The Sun ‘screwed up’ after falsely claiming Brit jailed in Egypt would be pardoned
Plummer, 33, has been locked up in an Egyptian “hell hole” since December 26 after being found with nearly 300 Tramadol pills in her suitcase. She says she was transporting the pills for her Egyptian husband Omar Abd El Azim, 31, who suffers from back pain as a result of a car crash.
Over the weekend, The Sun tabloid “exclusively” revealed Plummer that would walk free after appearing on a pardon list issued by Egypt’s President Abdel Fattah el-Sisi. Plummer was told she was going home and her family traveled to the country to greet her.
A day later, however, The Sun claimed the pardon had been “withdrawn.”
Members of a support group for Plummer say the pardon was never officially confirmed by Egyptian officials.
“There was never a pardon. It has not been withdrawn,” said Brigette Landon, one of Plummer’s supporters.
“I 99 percent blame The Sun as they shouldn't have splashed it across their front pages without confirming it through official channels in Egypt. As journalists, they have a responsibility to check their facts to the best of their ability and they failed to do that,” she said.
“They created a media storm on the say-so of someone unofficial, which was irresponsible and cruel in my opinion.
"Even worse, they are now trying to pin the blame on the Egyptian authorities. In this case, the Egyptian government seems to be squeaky clean.”
She added: “The story will come out I'm sure when they have worked out how to explain this huge screw-up.
Landon told RT: "Sadly they [Plummer family] have fallen foul of the tabloid press, primarily The Sun, who seem to be exploiting their naivety.
"The pardon was never granted, I'm sure when the family get some professional PR support, the truth will come out.

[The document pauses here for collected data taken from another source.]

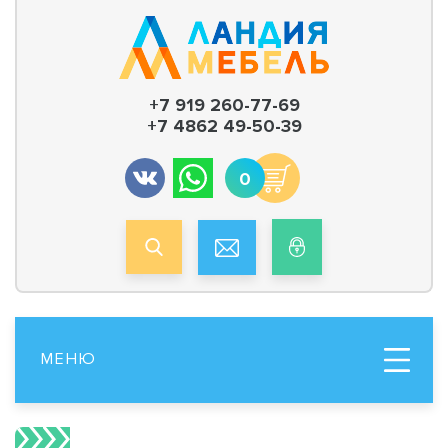
+7 919 260-77-69
+7 4862 49-50-39
0
МЕНЮ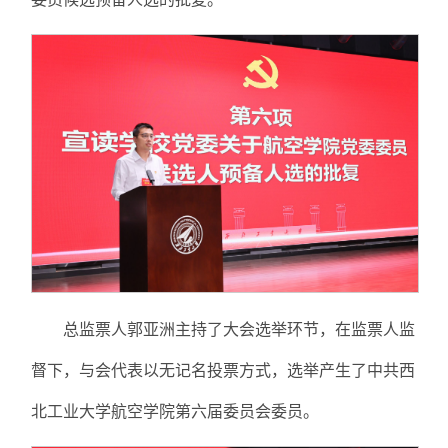
总监票人郭亚洲主持了大会选举环节，在监票人监
督下，与会代表以无记名投票方式，选举产生了中共西
北工业大学航空学院第六届委员会委员。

"In the meantime, the speculation and false news will continue. It saddens me that the blame is being placed at Egypt's door when this is completely the fault of the British media. There was no pardon, so how could it have been revoked?"
Some of Plummer’s supporters are angry about how her family were given “false hope.” They had traveled to Egypt to greet Plummer as she was released, and posed for a picture at the airport with the front page of The Sun that read: “Egypt frees pill Brit.”
The family is yet to appeal Plummer’s sentence. It is understood that an appeal could take 10 months to go to court.
Amine Mecifi, another member of Plummer’s support group, claims that after spending two days trawling the Egyptian media, she thinks “this pardon doesn't exist and never existed in first place.”
She added The Sun’s “PR” stunt risks worsening Plummer’s situation. “Whoever is managing the communication about this case is turning it into a PR disaster. Egyptians authorities won't be impressed by the mess caused by British media.
“Chances of pardon for foreigners are already slim but creating an incident about it and making Egyptian authorities feel manipulated about a potential pardon, effectively reduces the chances to nil.
“They can try to submit her name through human rights organization to the new pardon commission for next year but ideally without sharing it with The Sun or the Daily Mail,” said Mecifi.
Another member, Chad Smith, added: “I’m more annoyed as The Sun first ran this story on Thursday, two days before pardons were made… how on Earth could they get that info? Looks to me they were taking a calculated risk to lure the family into promising them to speak to them only for nothing more than sales.”
An Egyptian source told The Mirror: “There was never any official confirmation from us. She has not yet appealed so there are other avenues for her to try.
"We were very confused when we started to see the media reports. You can only get a pardon where you have exhausted all other options. There was no way this was ever going to happen.”